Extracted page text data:
- - -
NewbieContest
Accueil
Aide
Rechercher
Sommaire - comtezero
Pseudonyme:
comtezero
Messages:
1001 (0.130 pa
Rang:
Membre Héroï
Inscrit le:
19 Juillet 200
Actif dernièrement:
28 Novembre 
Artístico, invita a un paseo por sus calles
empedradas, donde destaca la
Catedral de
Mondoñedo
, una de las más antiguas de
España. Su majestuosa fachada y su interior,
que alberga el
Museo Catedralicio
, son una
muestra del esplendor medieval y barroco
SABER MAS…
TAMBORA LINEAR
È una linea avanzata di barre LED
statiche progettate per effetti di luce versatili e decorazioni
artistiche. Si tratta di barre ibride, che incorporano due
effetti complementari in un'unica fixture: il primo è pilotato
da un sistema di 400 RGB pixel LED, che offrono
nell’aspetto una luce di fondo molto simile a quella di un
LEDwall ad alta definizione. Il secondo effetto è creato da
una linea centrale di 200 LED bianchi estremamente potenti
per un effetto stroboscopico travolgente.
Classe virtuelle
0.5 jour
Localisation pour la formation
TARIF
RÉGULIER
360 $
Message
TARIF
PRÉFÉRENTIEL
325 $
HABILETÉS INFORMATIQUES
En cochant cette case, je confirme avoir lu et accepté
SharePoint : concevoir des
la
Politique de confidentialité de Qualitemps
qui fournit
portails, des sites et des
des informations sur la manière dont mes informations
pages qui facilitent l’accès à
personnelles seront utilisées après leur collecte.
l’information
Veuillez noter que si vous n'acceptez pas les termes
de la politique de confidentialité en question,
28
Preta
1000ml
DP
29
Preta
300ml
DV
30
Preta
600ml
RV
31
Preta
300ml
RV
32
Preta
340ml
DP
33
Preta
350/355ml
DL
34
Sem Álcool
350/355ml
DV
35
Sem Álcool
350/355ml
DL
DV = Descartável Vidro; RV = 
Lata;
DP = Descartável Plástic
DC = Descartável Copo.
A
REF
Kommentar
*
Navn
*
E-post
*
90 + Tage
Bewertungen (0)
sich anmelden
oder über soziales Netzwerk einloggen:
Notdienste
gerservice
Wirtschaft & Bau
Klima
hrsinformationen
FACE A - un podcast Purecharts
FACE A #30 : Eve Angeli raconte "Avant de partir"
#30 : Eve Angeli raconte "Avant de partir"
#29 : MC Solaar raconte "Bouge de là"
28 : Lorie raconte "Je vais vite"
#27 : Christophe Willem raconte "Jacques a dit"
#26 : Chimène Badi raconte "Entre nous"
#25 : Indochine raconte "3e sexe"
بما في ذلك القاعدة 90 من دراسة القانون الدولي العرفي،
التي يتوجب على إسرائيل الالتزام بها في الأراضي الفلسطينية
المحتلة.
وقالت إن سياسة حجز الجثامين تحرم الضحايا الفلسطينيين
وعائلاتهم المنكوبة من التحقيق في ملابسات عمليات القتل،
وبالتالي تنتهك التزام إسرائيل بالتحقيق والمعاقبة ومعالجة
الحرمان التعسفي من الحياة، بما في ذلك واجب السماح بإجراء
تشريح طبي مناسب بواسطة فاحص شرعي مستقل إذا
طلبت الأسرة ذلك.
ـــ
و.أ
- - -
--- What you have to do ---
For this exercise, return every line from the data that holds the string "effetto".

--- Answer for the task ---
LEDwall ad alta definizione. Il secondo effetto è creato da
per un effetto stroboscopico travolgente.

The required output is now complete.